Scientists at McGill’s flagship mental health research center, the Douglas Mental Health University Institutes Translational Neuroimaging Laboratory, used artificial intelligence techniques and big data to develop an algorithm that can, with a single amyloid PET scan, detect dementia signatures in the brains of patients at risk of developing Alzheimer’s disease two years before symptoms.

Their findings were recently published in the journal Neurobiology of Aging, in a study titled “Identifying incipient dementia individuals using machine learning and amyloid imaging.”

The coauthors note in the study abstract that identifying individuals who will develop Alzheimer’s dementia within time frames acceptable for clinical trials is an important challenge in designing studies for testing new disease-modifying therapies. And, while amyloid protein is Alzheimer’s disease’s core feature, neuronal degeneration biomarkers are the only ones believed to provide satisfactory reliable prediction of clinical progression within short time frames.

In the study, the researchers propose a machine learning-based predictive method designed to assess the progression to dementia within a 24-month period, based on regional information obtained from a single amyloid positron emission tomography (PET) scan. The investigators’ novel algorithm demonstrated an accuracy rate of 84 percent, outperforming the existing algorithms using the same biomarker measures.

“With its high accuracy, this algorithm has immediate applications for population enrichment in clinical trials designed to test disease-modifying therapies aiming to mitigate the progression to Alzheimer’s disease dementia,” the authors wrote.

Dr. Pedro Rosa-Neto, study co-lead author and associate professor in McGill’s departments of neurology, neurosurgery, and psychiatry, says in a press release that he expects this technology will change the way physicians manage patients and greatly accelerate Alzheimer’s treatment research.

“By using this tool, clinical trials could focus only on individuals with a higher likelihood of progressing to dementia within the time frame of the study. This will greatly reduce the cost and the time necessary to conduct these studies,” said Dr. Serge Gauthier, co-lead author and McGill professor of neurology, neurosurgery, and psychiatry .

According to the McGill release, scientists have long been aware that amyloid protein accumulates in the brains of individuals with mild cognitive impairment (MCI), often a precursor of dementia.
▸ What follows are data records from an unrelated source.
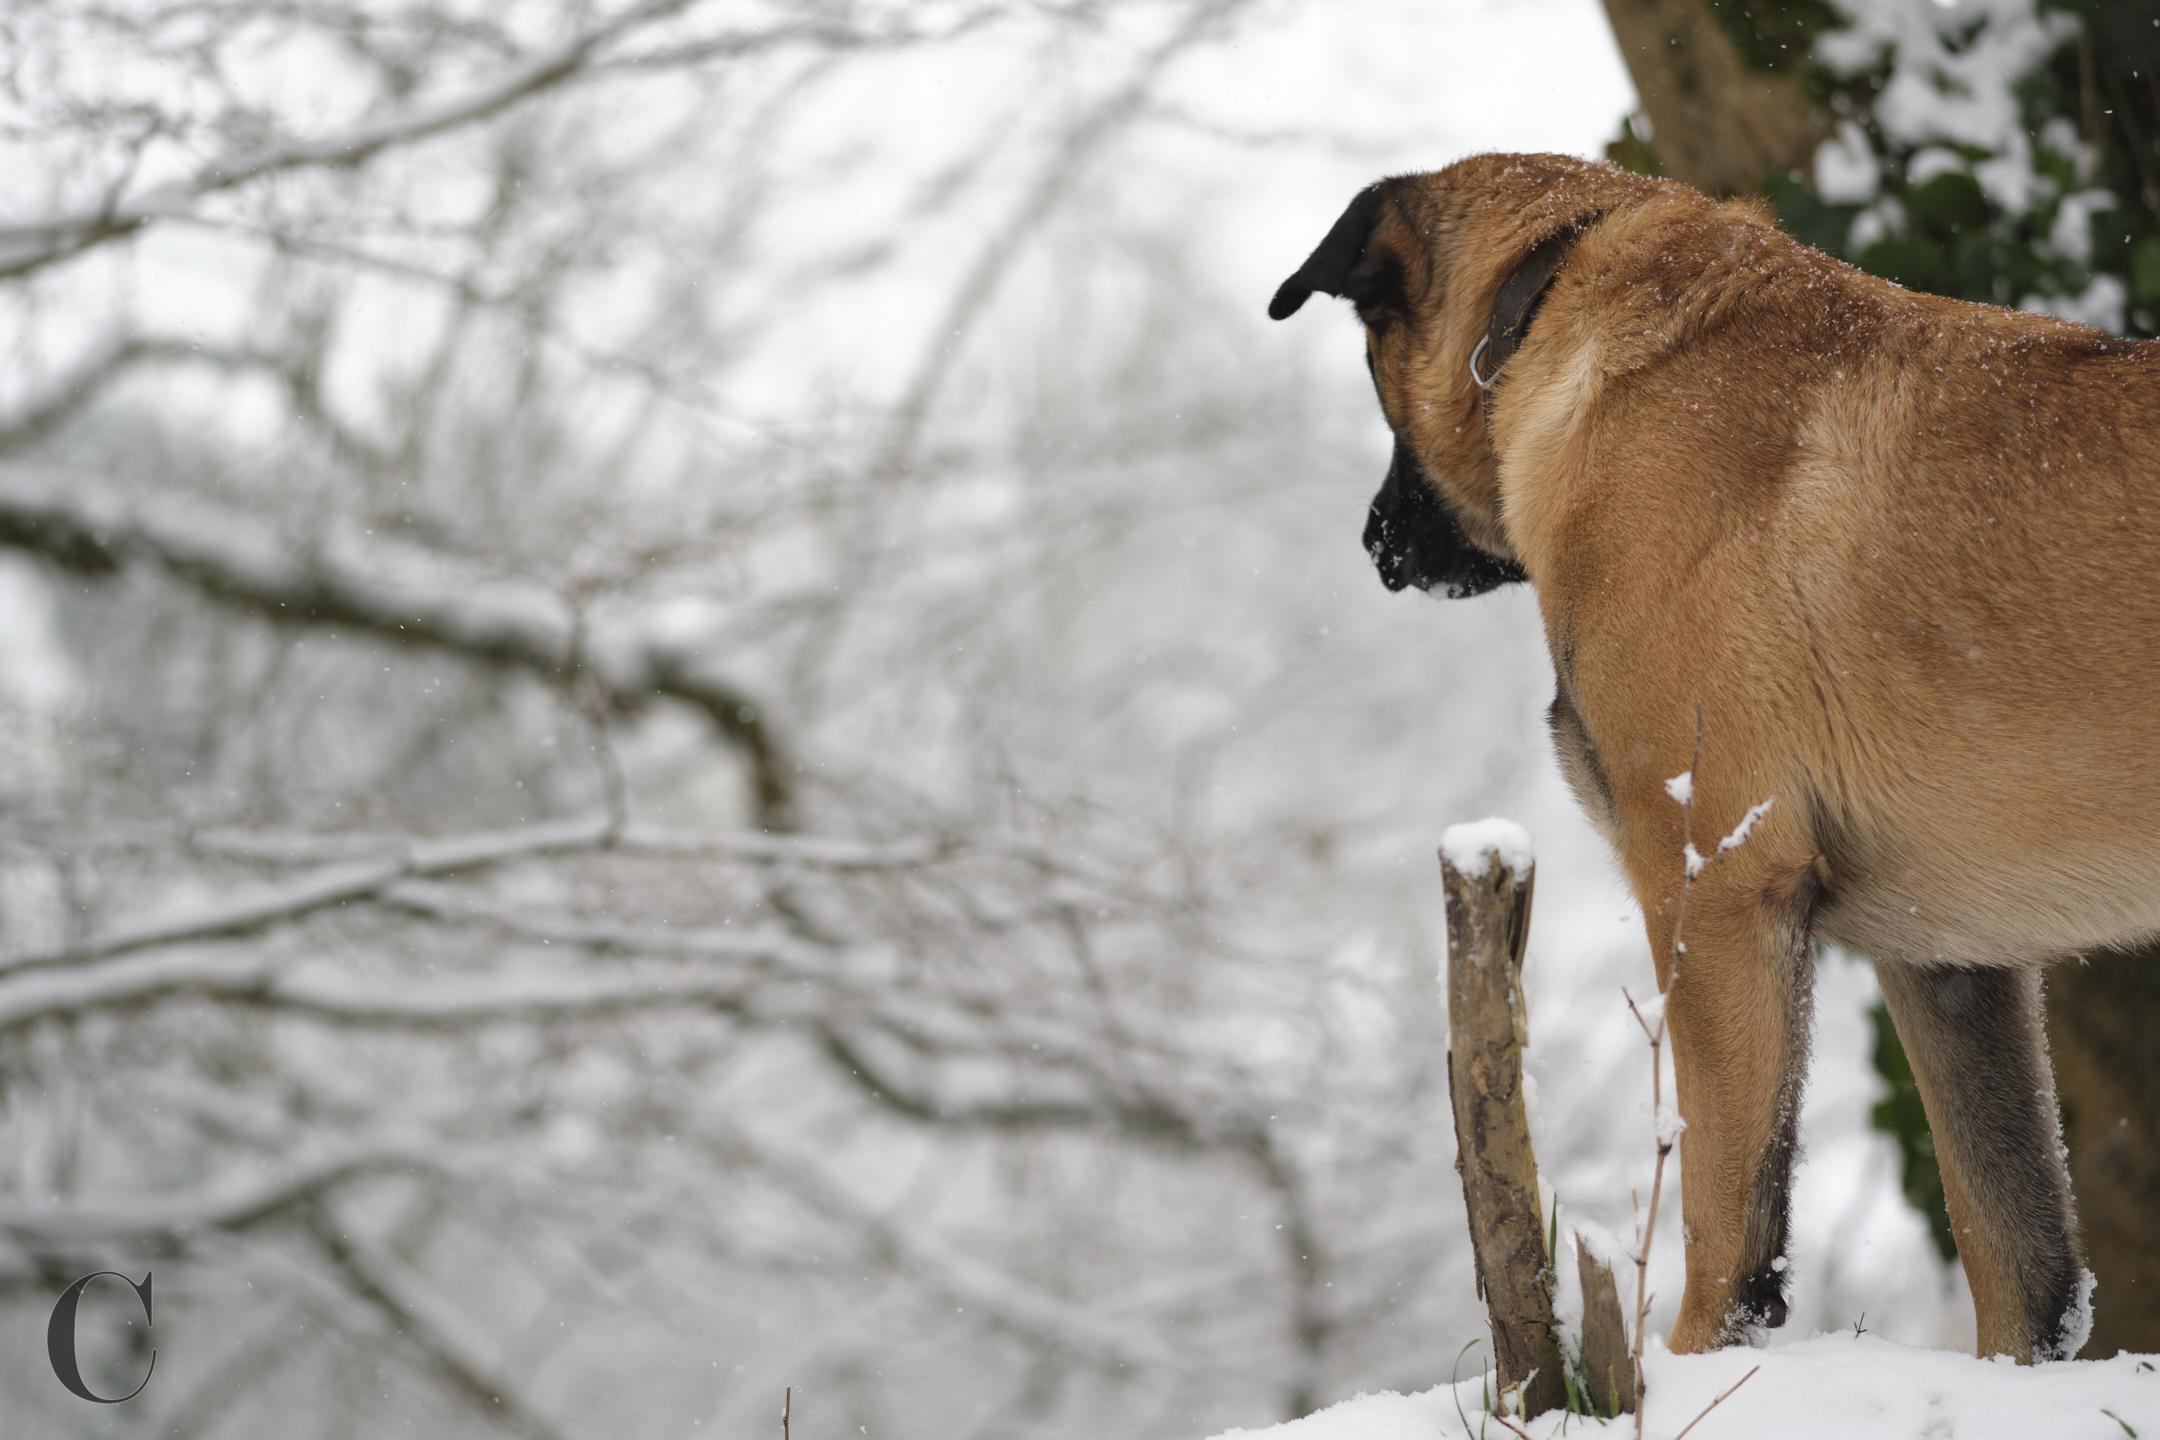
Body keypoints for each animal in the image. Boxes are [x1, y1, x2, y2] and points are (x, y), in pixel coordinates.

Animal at [1261, 155, 2160, 1364]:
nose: (1375, 541)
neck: (1551, 298)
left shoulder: (1719, 893)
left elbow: (1726, 1228)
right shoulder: (1950, 964)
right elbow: (2022, 1266)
But because amyloid begins accumulating decades before dementia symptoms manifest, its presence couldn’t be used as a reliable predictive biomarker because not all MCI patients go on to develop Alzheimer’s disease.
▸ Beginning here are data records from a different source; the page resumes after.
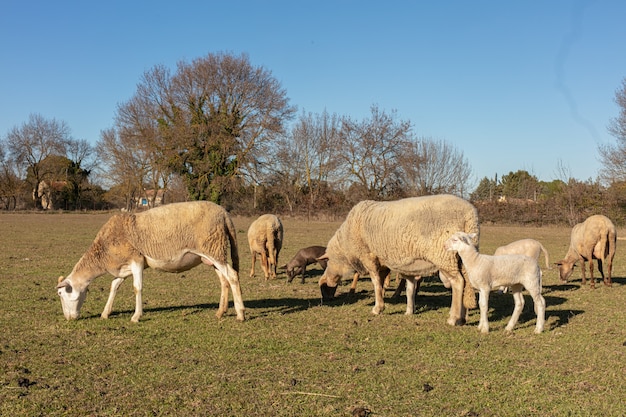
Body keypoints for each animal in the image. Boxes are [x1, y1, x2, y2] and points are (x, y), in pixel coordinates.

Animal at [55, 201, 244, 322]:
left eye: (61, 294)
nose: (69, 319)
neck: (102, 253)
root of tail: (224, 213)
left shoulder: (137, 260)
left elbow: (137, 288)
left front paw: (136, 317)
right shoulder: (124, 267)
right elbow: (114, 286)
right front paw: (105, 313)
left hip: (213, 248)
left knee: (232, 276)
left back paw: (240, 314)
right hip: (213, 252)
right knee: (224, 280)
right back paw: (220, 312)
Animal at [316, 193, 478, 326]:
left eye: (324, 288)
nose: (326, 300)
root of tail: (470, 214)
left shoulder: (369, 257)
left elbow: (376, 283)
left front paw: (378, 308)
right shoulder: (389, 263)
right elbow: (406, 287)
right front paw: (408, 310)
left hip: (444, 256)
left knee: (458, 282)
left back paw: (453, 318)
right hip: (460, 258)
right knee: (466, 283)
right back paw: (462, 318)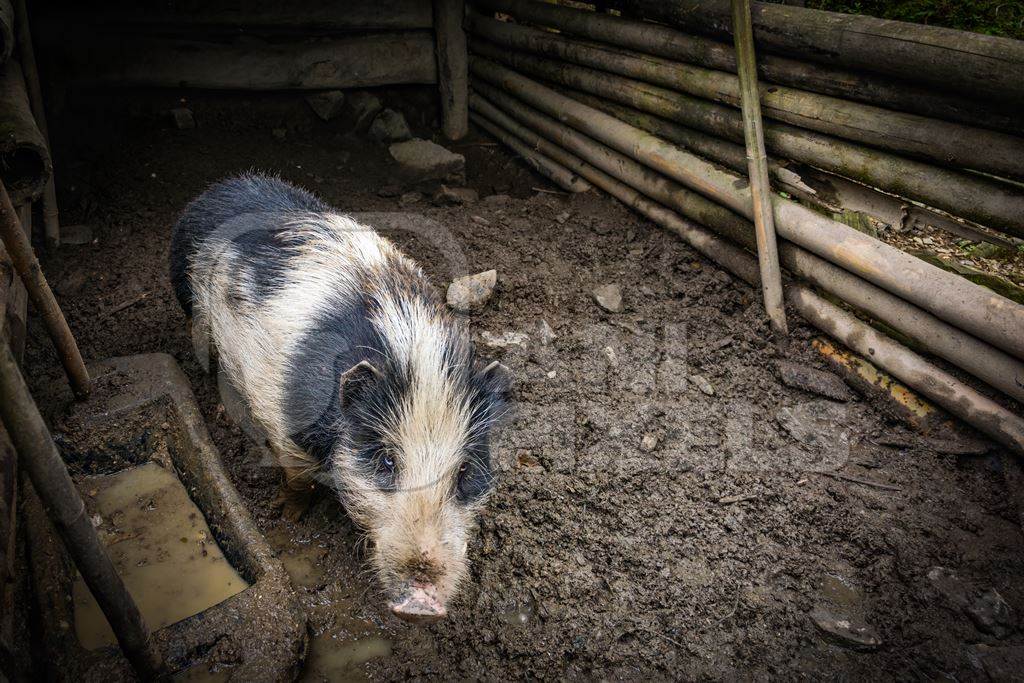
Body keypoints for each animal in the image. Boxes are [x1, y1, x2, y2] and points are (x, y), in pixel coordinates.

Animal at [169, 174, 509, 622]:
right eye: (386, 461)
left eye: (466, 471)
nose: (421, 603)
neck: (413, 355)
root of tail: (223, 187)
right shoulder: (287, 427)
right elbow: (297, 478)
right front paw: (288, 515)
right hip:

Sulantha Mathotaarachchi, a computer scientist with Rosa-Neto’s and Gauthier’s research team, used hundreds of amyloid PET scans of MCI patients from the Alzheimers Disease Neuroimaging Initiative (ADNI) database to train the algorithm developed by the research team to identify before symptoms onset which patients would develop dementia with the above-noted 84 percent accuracy.

The ADNI, a public/private global research effort, has since 2004 been validating the use of biomarkers, including blood tests, tests of cerebrospinal fluid, and MRI/PET imaging, for Alzheimer’s disease clinical trials and diagnosis in which participating patients agree to complete a variety of imaging and clinical assessments.
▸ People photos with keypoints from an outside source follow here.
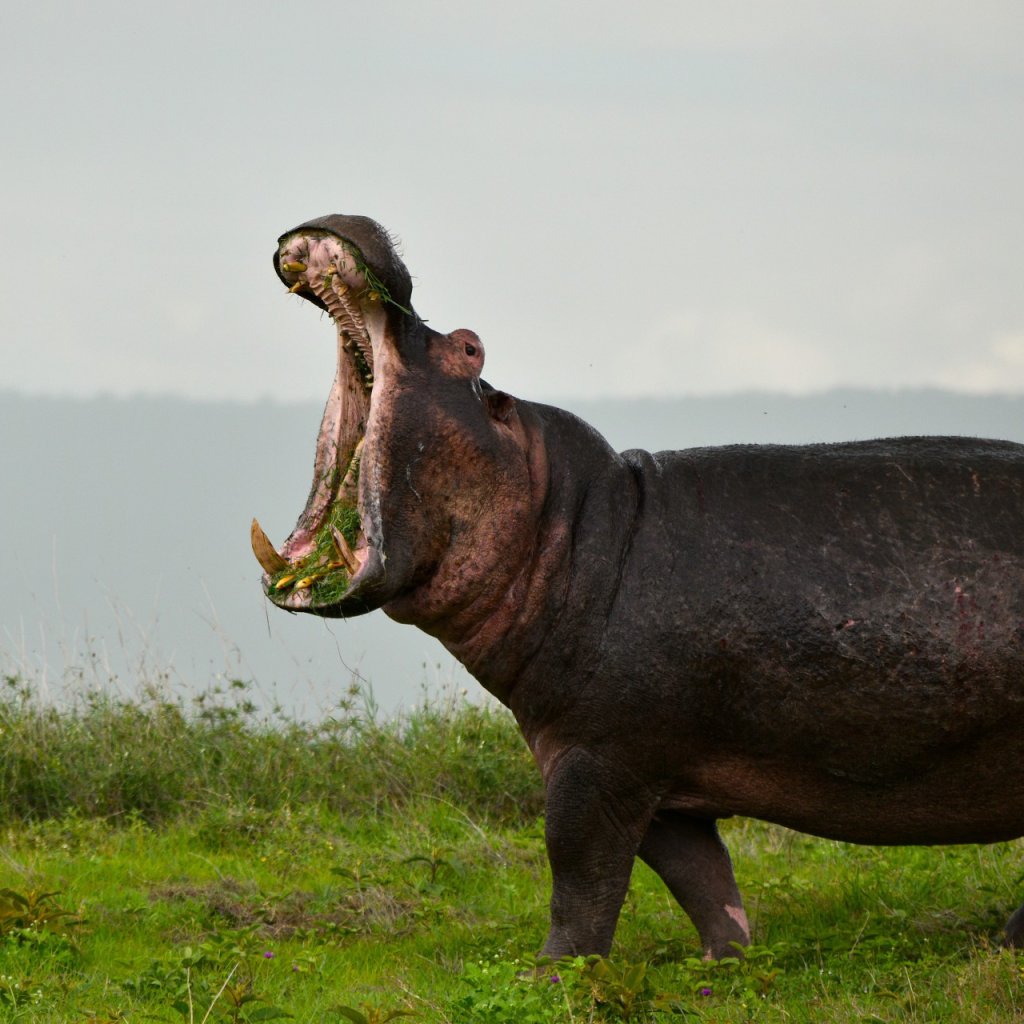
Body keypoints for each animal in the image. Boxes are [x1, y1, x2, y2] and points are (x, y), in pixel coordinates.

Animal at [249, 211, 1024, 954]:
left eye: (469, 347)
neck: (562, 526)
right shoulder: (655, 776)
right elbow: (700, 879)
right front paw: (728, 962)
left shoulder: (597, 759)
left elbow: (579, 875)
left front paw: (554, 973)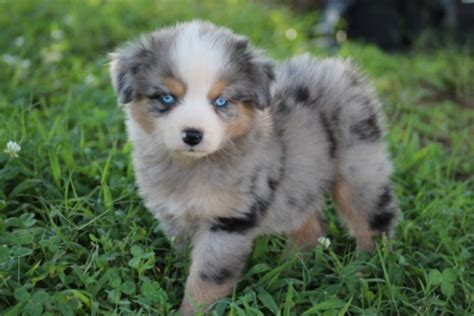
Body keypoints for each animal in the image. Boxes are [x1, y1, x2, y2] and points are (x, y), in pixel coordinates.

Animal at [108, 21, 400, 314]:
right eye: (166, 98)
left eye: (221, 101)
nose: (192, 135)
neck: (193, 166)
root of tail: (337, 69)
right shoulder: (173, 215)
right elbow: (182, 256)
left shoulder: (228, 223)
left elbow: (205, 281)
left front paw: (191, 309)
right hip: (299, 182)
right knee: (312, 224)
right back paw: (290, 267)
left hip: (359, 170)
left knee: (373, 221)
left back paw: (366, 271)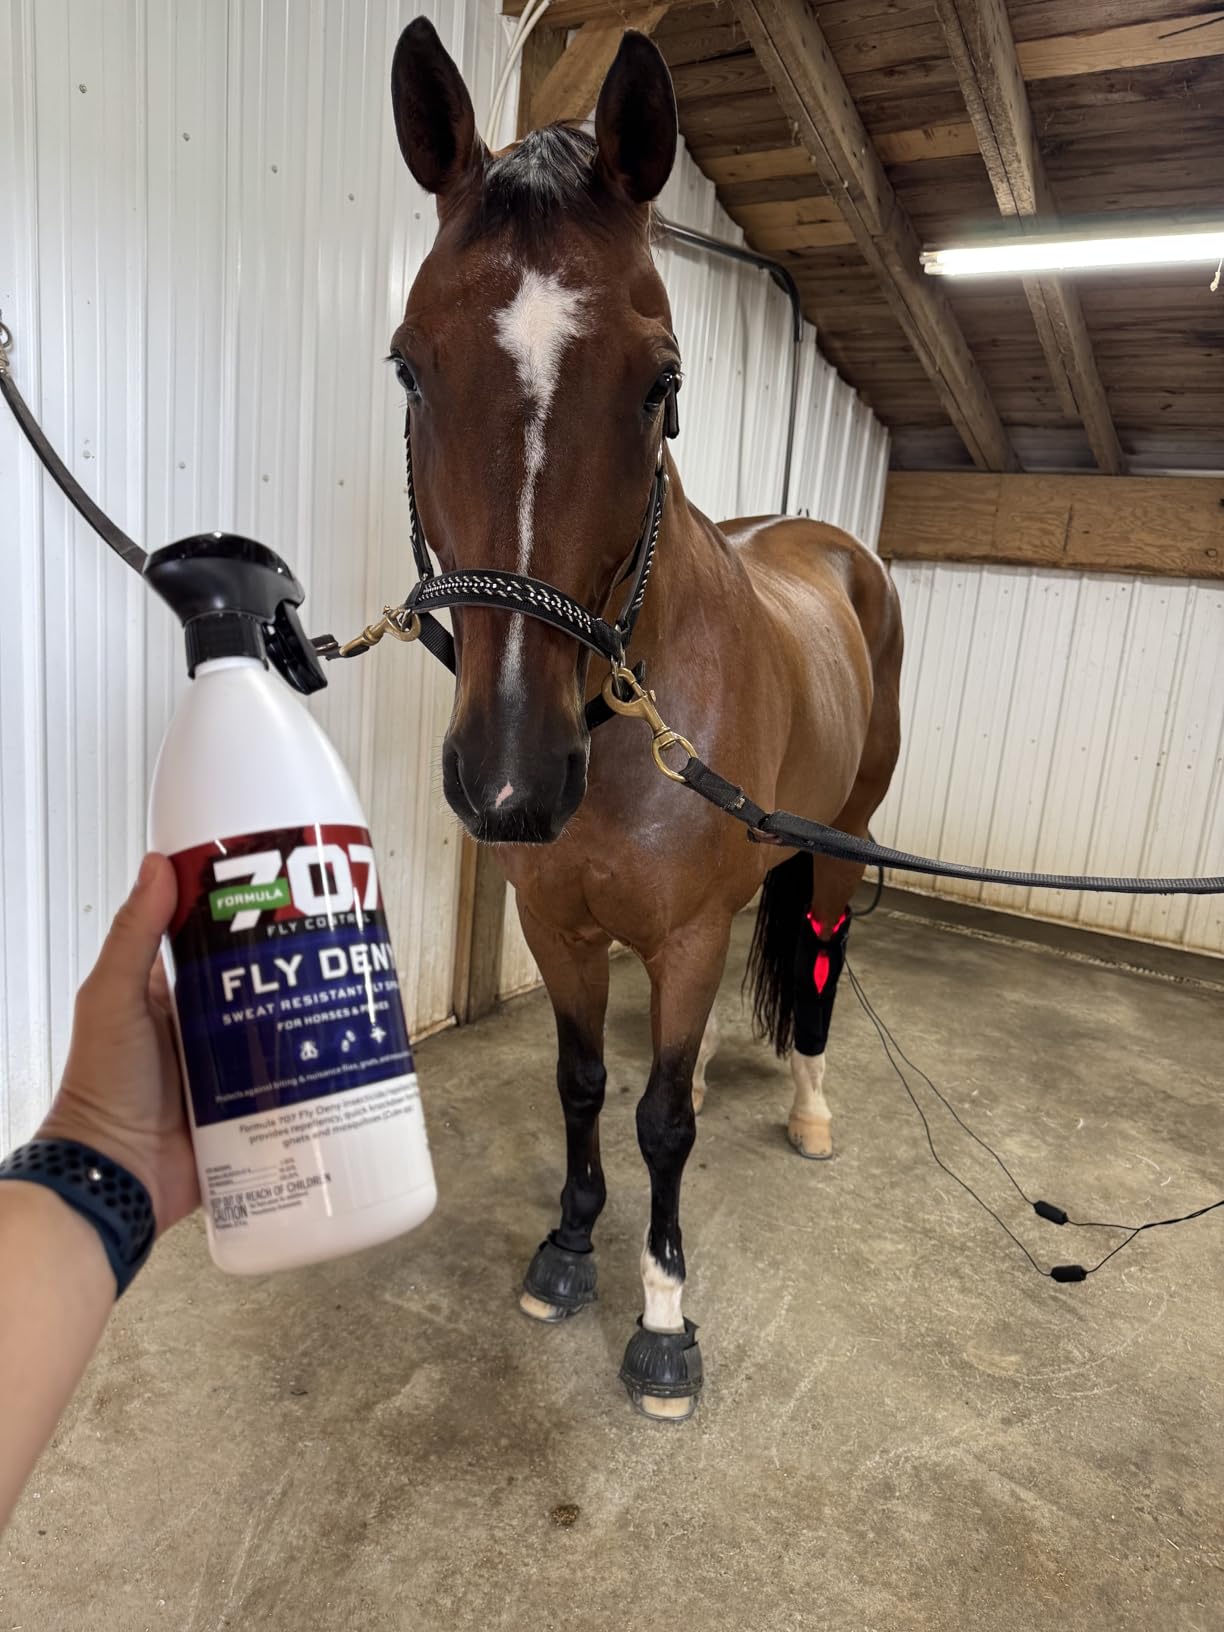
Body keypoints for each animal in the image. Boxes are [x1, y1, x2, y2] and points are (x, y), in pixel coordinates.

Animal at [388, 19, 903, 1420]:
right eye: (409, 366)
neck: (625, 730)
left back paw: (812, 1109)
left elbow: (662, 1121)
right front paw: (568, 1246)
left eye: (662, 380)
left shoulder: (680, 938)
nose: (511, 780)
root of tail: (830, 542)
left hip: (841, 840)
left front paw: (664, 1315)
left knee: (820, 948)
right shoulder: (556, 926)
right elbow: (582, 1084)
Research at McGill to identify other dementia biomarkers that could be incorporated into the algorithm to improve its prediction capabilities is ongoing.

“This is an example how big data and open science brings tangible benefits to patient care,” said Rosa-Neto, who is also director of the McGill University Research Centre for Studies in Aging.

While the McGill team’s new software has been made available online to scientists and students, physicians will not be able to use it in clinical practice before it receives approval by health authorities. The team is currently conducting additional research to validate the algorithm in different dementia patient groups, particularly those who suffer from concurrent age-associated conditions such as small strokes.

The research was funded by the Canadian Consortium on Neurodegeneration in Aging (CCNA) and the Canadian Institutes of Health Research (CIHR), Canada’s federal funding agency for health research.